Resetting each season has taught me adaptability. It’s taught me how to listen to my body, how to trust the process and how to separate my identity from one sport or one result. I’m not defined by snow or summer. I’m defined by my mindset. The transition keeps me hungry. It keeps me curious. It reminds me that growth happens when you’re willing to shift, learn, rebuild and be uncomfortable.

At the Milano Cortina 2026 Paralympic Winter Games, Oksana Masters celebrated a gold medal in the women’s sitting sprint para biathlon.

"You don’t get to stay the expert for long. You have to be willing to be a beginner again — and I love that phase. I’ve learned that I thrive in that space."

Oksana Masters

Moving between seasons isn’t a disruption. It’s a rhythm. And I’ve learned how to move with it instead of resisting it. That’s the key.

Representing Team USA has always carried a responsibility that goes far beyond a race or a result. When I line up on a start line, I’m not just carrying my own story. I’m carrying the people who believed in me when the path didn’t exist yet. The adaptive athletes who are still fighting for access and opportunity and the next generation who might be watching and wondering if there’s space for them in sport. That’s something I feel every time I compete. 

Competing in the Paralympics isn’t pressure in a negative way — it’s purpose. It reminds me that showing up matters. If someone sees themselves in that moment and realizes that their story or their body doesn’t disqualify them from dreaming big, then everything I’ve been through has meaning beyond my own career.

Heading into another Paralympic moment, I don’t feel defined by gold medals. I feel defined by the quiet mornings, the training-in-the-dark sessions, the moments when no one was watching and quitting would have been so much easier. That’s where the real work lives. That’s what has built every podium for me.

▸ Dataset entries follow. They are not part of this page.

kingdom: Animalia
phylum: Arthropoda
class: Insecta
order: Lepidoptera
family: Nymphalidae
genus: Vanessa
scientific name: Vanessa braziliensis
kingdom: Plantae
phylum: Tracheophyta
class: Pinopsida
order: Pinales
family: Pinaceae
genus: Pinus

I’m an athlete who refuses to let circumstances decide what’s possible or define my ceiling. I’m someone who keeps evolving, keeps pushing and will always keep showing up.

Innovation has always been part of what makes longevity in sport possible. As athletes, we’re constantly learning how to adapt, whether that’s new training methods, new technology or new ways of understanding our bodies. Those advances create opportunities to push boundaries that once felt fixed.

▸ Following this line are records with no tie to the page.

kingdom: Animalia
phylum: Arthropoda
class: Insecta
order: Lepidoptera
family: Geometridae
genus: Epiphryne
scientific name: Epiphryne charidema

Masters posing for a selfie with her first gold medal in Milano Corina, which she immediately sent to Nike to say, thank the team for the support.

For me, evolution is essential. When equipment, science and support systems continue to improve, it allows athletes to keep raising the level of performance and to stay competitive longer than people once thought possible.

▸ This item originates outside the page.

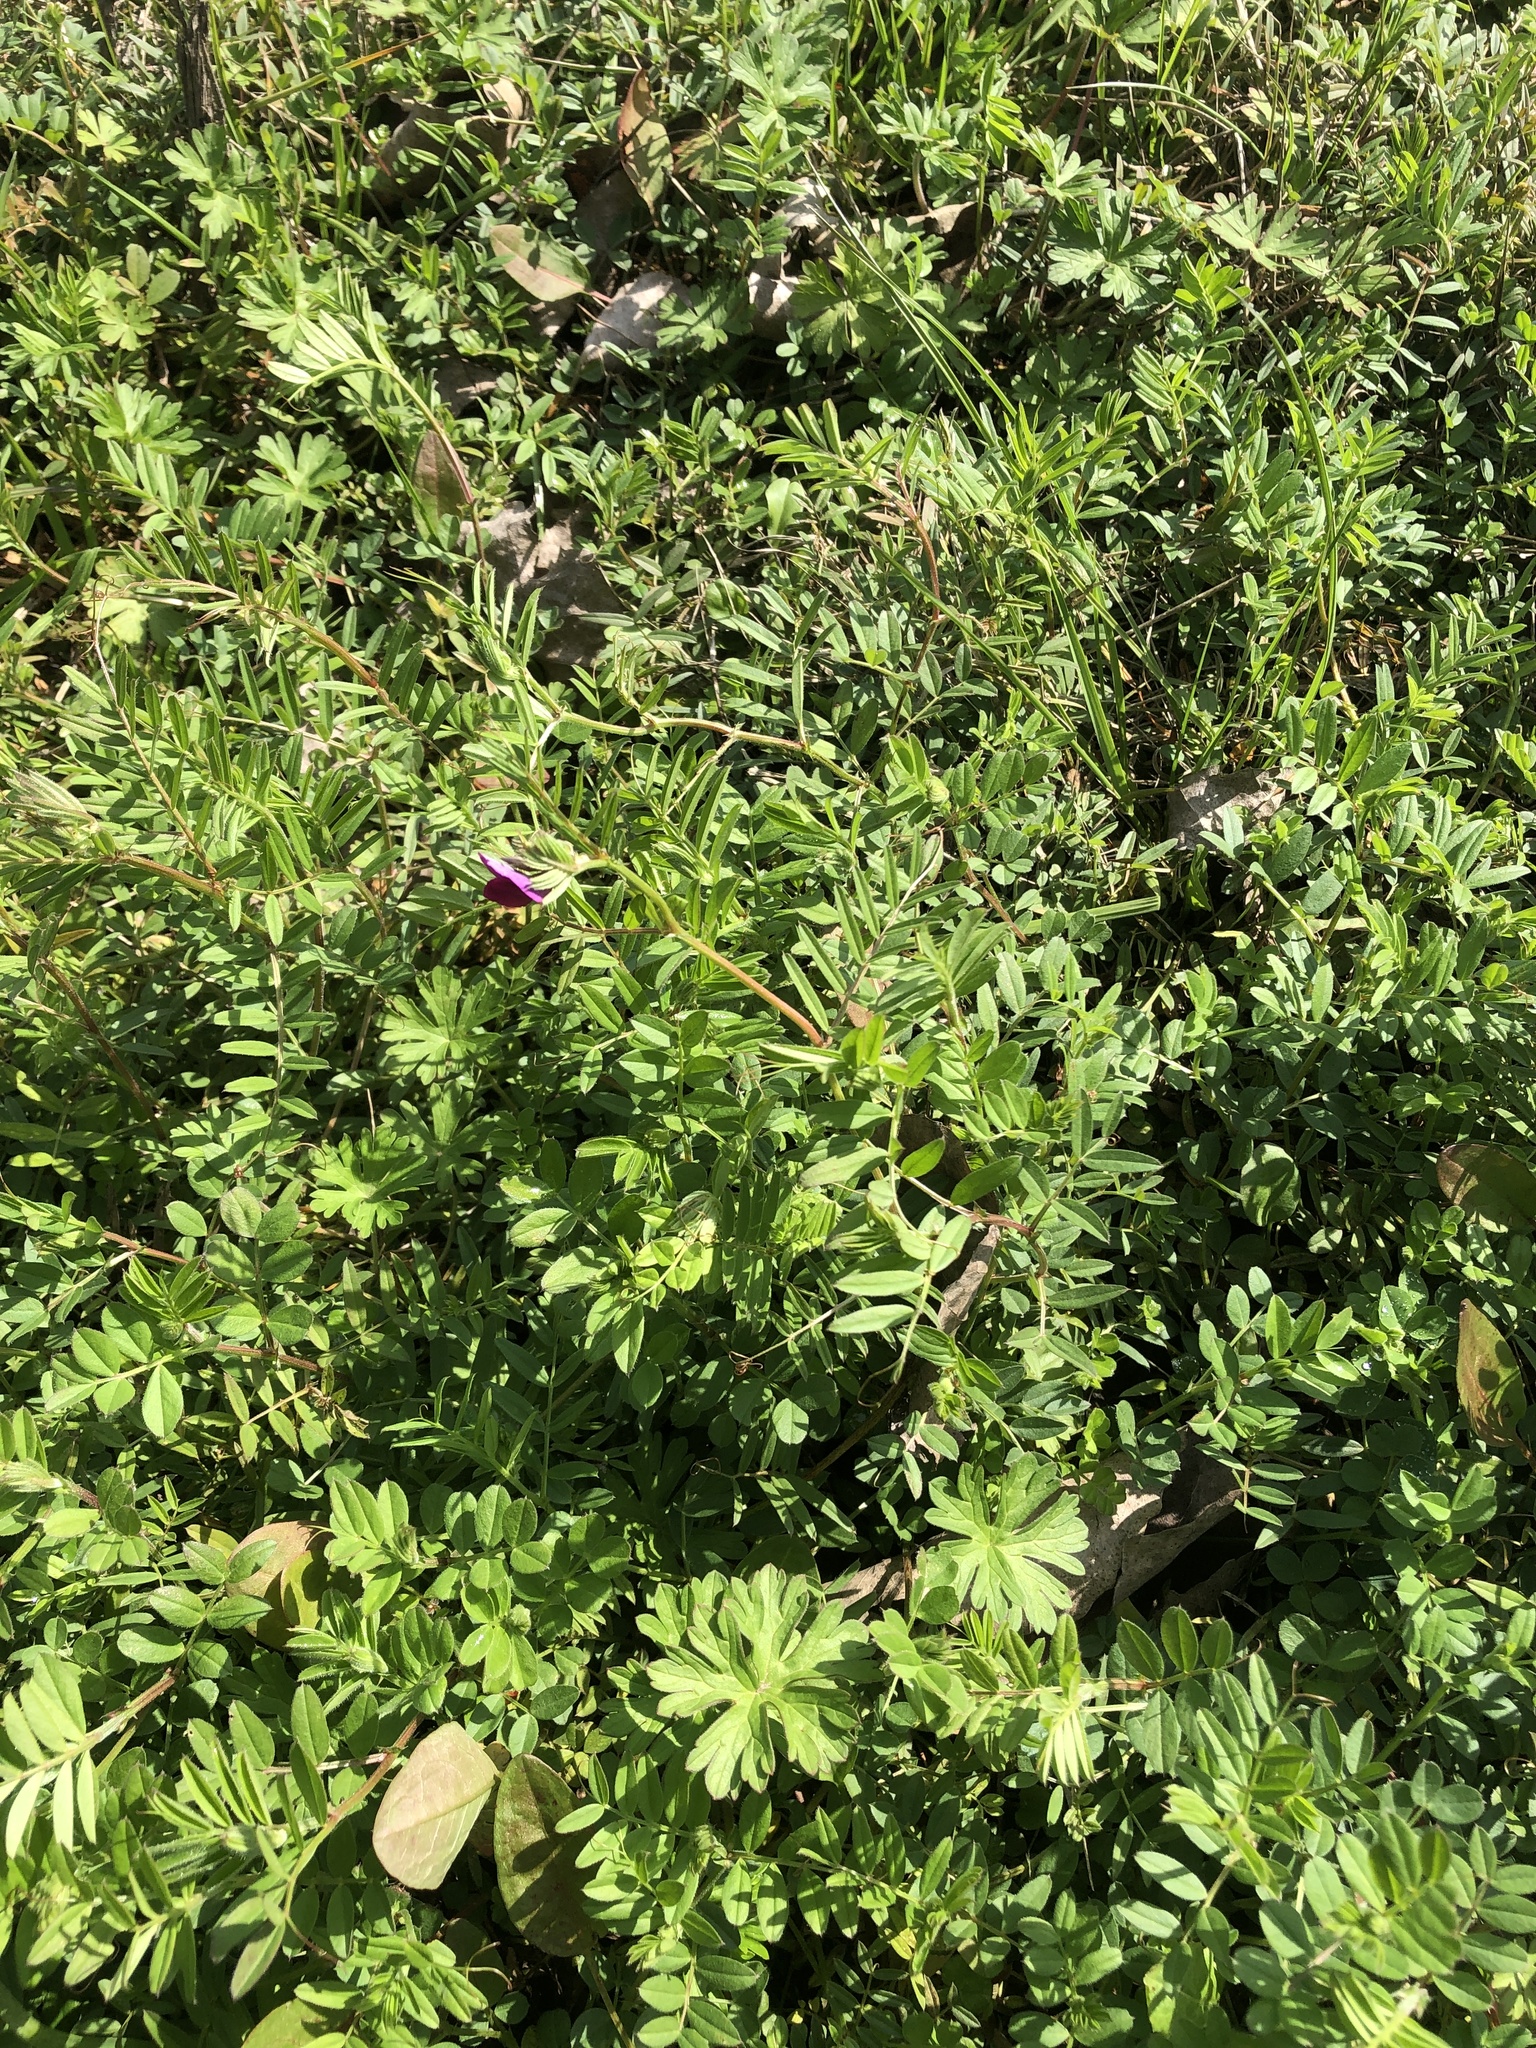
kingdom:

Every race is a new moment. Everything that came before it — the setbacks, the injuries, the training — all comes down to those few minutes where you get to test yourself again. There’s something incredibly powerful about that reset. It reminds me why I fell in love with sport in the first place. It’s not about perfection. It’s about seeing what happens when preparation meets belief.

At the Paris 2024 Paralympic Games, Masters captured gold in the women’s individual time trial H4–5, adding another victory to a Paralympic career that has spanned seven Games and four sports.

Early in my career, success meant proving I belonged. It meant medals. It meant podiums — something tangible I could hold and say, “See, I earned this.” I carried so much of my story with me that I felt like I had to validate it every time I stepped onto that start line. But now success looks very different. Success is about impact. It’s about creating change for para-athletes, building opportunities, pushing for accessibility and making sure every ability has a place in sport. It’s about showing the world there’s no right or wrong way to line up at the start.

If I can change one life — shift one person’s perspective on how they see themselves and what they believe they’re capable of — that’s my biggest win now. I still want to win. That fire hasn’t changed and never will. But today success is bigger than me. Medals are moments. Impact is the legacy.